Ce premier volume de la revue DELLA/Afrique présente les actes d’un colloque international qui s’est tenu du 22 au 24 mars 2017 à
l’Université du Ghana, (Legon). Ce colloque qui a réuni une centaine de chercheurs de près de 38 nationalités, a traité de la thématique :
« Diversité linguistique, diversité culturelle : Quel avenir pour le français en Afrique et ailleurs ? » Douze (12) contributions sont regroupées dans ce volume et décrivent, d’une part le français en francophonie et les contextes plurilingues dans lesquels évolue le français d’autre part. Dans le premier axe, Christian TREMBLAY expose la complexité de la notion de plurilinguisme en ses fondements philosophiques. Puis, suivent des analyses contextualisées de Koffi Ganyo AGBEFLE d’une part et de A. A. Laurent ABOA et A-D. LEZOU KOFFI, d’autre part, qui interrogent les représentations du français en contexte plurilingue tandis que Jean-Claude DODO et Serge ALLOU analysent le NOUCHI, argot ivoirien mais surtout, produit du contexte plurilingue et du déficit d’une langue nationale. Mériem MOUSSAOUI MEFTAH soumet au même exercice, le français en
Algérie qui connait un destin influencé par le contact avec l’Arabe et des facteurs culturels voire idéologiques. Dans la même veine, l’arabe et le français, langues officielles au Tchad constituent une pomme de discorde entre les locuteurs. Abdoul-Aziz ISHAK LAMINE analyse ce bilinguisme et interroge les paramètres qui permettraient de parvenir à un bilinguisme équilibré, en dehors de toute passion.

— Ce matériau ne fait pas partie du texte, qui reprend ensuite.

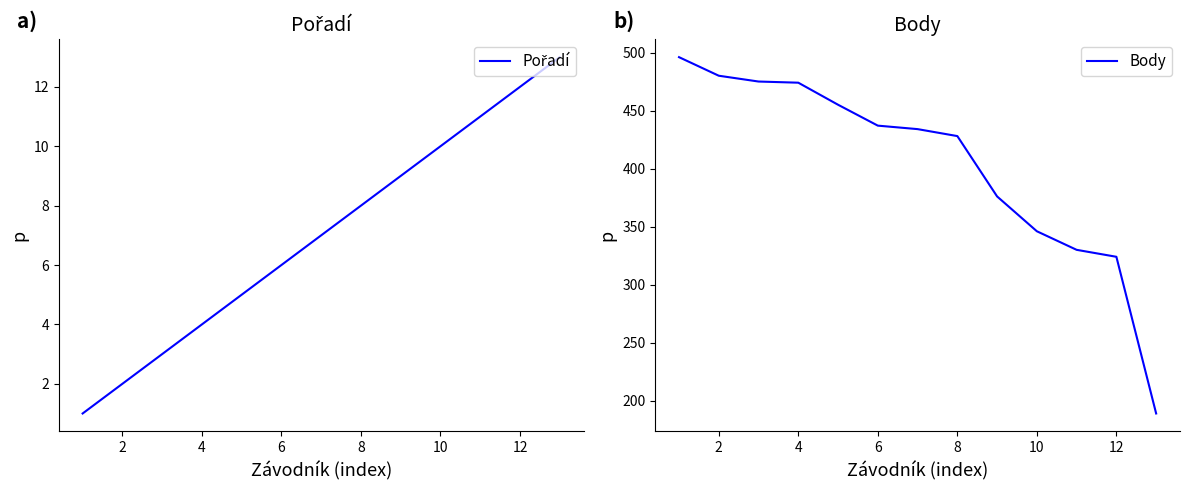

True or false: Body and Pořadí intersect in this chart.

False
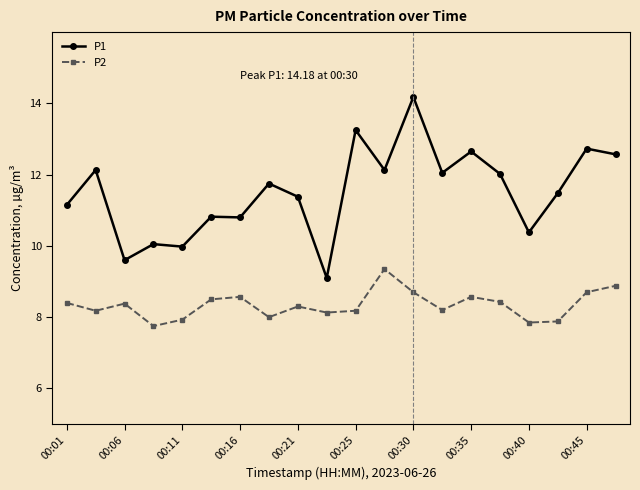

What is the value of the P2 point at the 11th from the left?

8.2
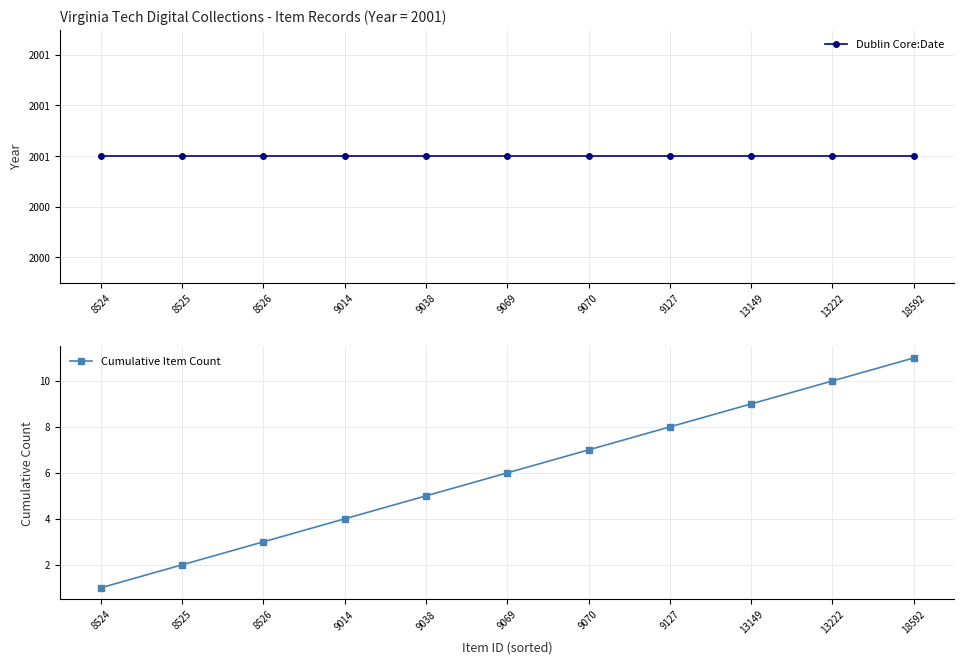

Which has a higher value, 9069 or 9127?

9069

Alors que Vincent WERE soulève la problématique du rapport entre le français et les autres langues étrangères au Kenya pays anglophone, Samuel KOFFI du Ghana touche à la
problématique du choc culturel résultant de la confrontation entre
tradition et modernité. Il subsume la littérature comme un outil de diffusion des cultures par l’enseignement. Mireille Carine MINKOUE M’AKONO s’interroge sur la caractérisation des relations entre la langue française et les langues gabonaises, à partir d’une description des interférences du français dans les productions en langues locales. Cheick F. Bobodo OUEDRAOGO, propose une formule pour faire du vocabulaire le fer de lance de l’acquisition de la langue française dans les écoles primaires du Burkina Faso. Enfin, Nora Ladi DADUUT revisite les différentes acceptions de la
Francophonie pour en proposer une version plus réaliste. Les contributions du second axe décrivent des contextes plurilingues avec le français ou d’autres langues occidentales en situation de langue étrangère. Ainsi, Jean-Philippe ZOUOGBO propose-t-il un plaidoyer pour une appréhension objective des langues africaines, en dehors de toute axiologisation démontrant qu’à l’instar de facteurs économiques, politiques et sociaux, les
langues africaines sont un outil objectif de développement. En tant que telles, elles devraient faire l’objet de filières spécialisées en relation avec les problématiques de développement. Victor MONTOYA propose, dans une perspective transdisciplinaire, de montrer l’intérêt d’une approche depuis la science politique et plus particulièrement les Relations Internationales, des questions linguistiques. Le contexte du Nigéria est présenté la contribution de Mariam BIRMA qui expose les divers facteurs qui rendent difficiles l’apprentissage du français dans ce pays. Parmi ces facteurs, l’on
pourrait citer ceux culturels identifiés par l’auteur. De ce qui précède, il apparait que le français en contexte plurilingue, dans une perspective dynamique, revêt différentes postures. Dans certains contextes, il entretient des rapports de « bon voisinage » avec les langues en présence. Ailleurs, les relations sont conflictuelles. Pour autant, toutes ces situations participent de la vitalité de la langue française. Il en ressort une francophonie colorée, dynamique, truculente et riche de sa diversité.